Analysis of the Listeria cell wall proteome by two-dimensional nanoliquid chromatography coupled to mass spectrometry

Genome analyses have revealed that the Gram-positive bacterial species Listeria monocytogenes and L. innocua contain a large number of genes encoding surface proteins predicted to be covalently bound to the cell wall (41 and 34, respectively). The function of most of these proteins is unknown and they have not even been identified biochemically. Here, we report the first characterization of the Listeria cell wall proteome using a nonelectrophoretic approach. The material analyzed consisted of a peptide mixture obtained from a cell wall extract insoluble in boiling 4% SIDS. This extract, containing peptidoglycan (intrinsically resistant to proteases) and strongly associated proteins, was digested with trypsin in a solution with 0.01% SDS, used to favor protein digestion throughout the peptidoglycan.
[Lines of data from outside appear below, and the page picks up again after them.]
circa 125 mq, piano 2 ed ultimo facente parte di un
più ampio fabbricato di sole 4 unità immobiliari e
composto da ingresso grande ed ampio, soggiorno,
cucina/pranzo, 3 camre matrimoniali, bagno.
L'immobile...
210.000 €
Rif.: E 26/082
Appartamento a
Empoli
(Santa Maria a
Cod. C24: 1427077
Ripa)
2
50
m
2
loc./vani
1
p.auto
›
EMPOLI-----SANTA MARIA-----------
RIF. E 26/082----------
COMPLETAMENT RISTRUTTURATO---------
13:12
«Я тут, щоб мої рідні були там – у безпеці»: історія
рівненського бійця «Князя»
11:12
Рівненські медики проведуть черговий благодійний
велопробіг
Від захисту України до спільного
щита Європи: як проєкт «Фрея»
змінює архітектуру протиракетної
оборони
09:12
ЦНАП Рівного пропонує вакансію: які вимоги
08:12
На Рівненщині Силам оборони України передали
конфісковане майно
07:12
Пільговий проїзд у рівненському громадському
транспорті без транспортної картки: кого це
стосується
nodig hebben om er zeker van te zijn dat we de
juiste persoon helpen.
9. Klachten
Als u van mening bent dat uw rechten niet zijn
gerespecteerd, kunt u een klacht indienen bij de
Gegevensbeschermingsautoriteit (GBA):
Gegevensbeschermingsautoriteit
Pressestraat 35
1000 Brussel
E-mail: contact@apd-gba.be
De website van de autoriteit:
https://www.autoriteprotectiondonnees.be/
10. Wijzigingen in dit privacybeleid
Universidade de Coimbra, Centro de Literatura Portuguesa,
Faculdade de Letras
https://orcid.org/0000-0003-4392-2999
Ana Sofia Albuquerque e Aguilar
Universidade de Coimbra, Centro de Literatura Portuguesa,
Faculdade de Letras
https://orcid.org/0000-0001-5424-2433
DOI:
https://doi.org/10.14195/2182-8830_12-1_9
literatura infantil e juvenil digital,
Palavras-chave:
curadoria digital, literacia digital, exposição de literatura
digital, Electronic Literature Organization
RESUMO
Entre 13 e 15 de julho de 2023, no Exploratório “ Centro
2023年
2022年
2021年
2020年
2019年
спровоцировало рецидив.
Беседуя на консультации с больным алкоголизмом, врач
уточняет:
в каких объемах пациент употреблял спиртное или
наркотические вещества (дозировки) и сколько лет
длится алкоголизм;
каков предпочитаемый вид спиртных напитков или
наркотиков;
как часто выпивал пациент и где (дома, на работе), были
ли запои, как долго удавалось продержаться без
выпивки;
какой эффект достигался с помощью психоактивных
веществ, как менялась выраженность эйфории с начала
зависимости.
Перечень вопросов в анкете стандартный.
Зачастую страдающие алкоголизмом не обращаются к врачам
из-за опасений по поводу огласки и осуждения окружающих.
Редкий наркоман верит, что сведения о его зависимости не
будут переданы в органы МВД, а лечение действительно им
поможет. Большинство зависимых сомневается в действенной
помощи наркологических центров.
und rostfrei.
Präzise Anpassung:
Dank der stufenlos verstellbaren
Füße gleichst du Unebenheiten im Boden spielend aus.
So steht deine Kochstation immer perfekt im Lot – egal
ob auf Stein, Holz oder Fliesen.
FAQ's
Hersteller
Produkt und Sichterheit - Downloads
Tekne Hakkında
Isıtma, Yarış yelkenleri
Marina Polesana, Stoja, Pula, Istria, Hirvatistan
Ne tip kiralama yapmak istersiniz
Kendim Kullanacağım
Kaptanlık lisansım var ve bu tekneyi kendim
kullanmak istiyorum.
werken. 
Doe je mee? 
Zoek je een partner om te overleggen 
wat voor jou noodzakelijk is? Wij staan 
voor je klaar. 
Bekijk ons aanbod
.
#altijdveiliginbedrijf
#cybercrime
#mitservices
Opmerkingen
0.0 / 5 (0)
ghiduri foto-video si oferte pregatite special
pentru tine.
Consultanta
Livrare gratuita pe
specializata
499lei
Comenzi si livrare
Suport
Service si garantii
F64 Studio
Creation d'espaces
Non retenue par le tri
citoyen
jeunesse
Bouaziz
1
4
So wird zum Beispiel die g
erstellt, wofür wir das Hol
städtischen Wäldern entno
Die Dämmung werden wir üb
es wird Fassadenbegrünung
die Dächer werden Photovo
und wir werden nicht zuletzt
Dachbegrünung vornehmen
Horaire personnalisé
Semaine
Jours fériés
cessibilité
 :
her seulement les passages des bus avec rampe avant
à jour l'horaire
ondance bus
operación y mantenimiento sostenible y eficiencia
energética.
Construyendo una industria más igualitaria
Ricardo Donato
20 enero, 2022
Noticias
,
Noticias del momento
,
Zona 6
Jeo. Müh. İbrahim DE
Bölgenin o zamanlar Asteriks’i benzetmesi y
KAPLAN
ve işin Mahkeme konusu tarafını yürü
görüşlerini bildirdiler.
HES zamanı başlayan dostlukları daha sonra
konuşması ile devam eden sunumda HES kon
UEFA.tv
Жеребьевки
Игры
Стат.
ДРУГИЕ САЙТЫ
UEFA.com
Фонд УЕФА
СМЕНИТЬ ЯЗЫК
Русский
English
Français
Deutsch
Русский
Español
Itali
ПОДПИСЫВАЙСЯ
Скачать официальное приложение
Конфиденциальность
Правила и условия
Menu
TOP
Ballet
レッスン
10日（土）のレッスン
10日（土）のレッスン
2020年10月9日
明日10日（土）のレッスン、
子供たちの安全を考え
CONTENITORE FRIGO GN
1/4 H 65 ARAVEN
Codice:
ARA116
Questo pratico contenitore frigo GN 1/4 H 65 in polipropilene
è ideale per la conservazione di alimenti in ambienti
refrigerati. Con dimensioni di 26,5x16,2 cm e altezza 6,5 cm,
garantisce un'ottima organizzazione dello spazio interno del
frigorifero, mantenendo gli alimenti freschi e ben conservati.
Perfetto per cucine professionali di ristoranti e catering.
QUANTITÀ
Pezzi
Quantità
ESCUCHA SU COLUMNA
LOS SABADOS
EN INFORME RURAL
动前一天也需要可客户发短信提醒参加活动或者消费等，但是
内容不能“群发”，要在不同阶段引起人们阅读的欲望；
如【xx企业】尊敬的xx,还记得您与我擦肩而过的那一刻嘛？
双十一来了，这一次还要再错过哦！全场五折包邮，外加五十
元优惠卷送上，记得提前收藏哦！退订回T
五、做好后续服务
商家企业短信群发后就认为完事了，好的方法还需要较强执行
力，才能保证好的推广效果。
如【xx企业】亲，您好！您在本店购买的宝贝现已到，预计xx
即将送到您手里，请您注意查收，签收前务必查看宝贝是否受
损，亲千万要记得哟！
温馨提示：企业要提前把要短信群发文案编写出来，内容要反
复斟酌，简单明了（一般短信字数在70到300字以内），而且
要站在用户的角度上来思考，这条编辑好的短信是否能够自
The resulting complex peptide mixture was fractionated and analyzed by two-dimensional nanoliquid chromatography coupled to ion-trap mass spectrometry. A total of 30 protein species were unequivocally identified in cell wall extracts of the genome strains L. monocytogenes EGD-e (19 proteins) and L. innocua CLIP11262 (11 proteins). Among them, 20 proteins bearing an LPXTG motif recognized for covalent anchoring to the peptidoglycan were identified. Other proteins detected included peptidoglycan-lytic enzymes, a penicillin-binding protein, and proteins bearing an NXZTN motif recently proposed to direct protein anchoring to the peptidoglycan. The marked sensitivity of the method makes it highly attractive in the post-genome era for defining the cell wall proteome in any bacterial species. This information will be useful to study novel protein-peptidoglycan associations and to rapidly identify new targets in the surface of important bacterial pathogens.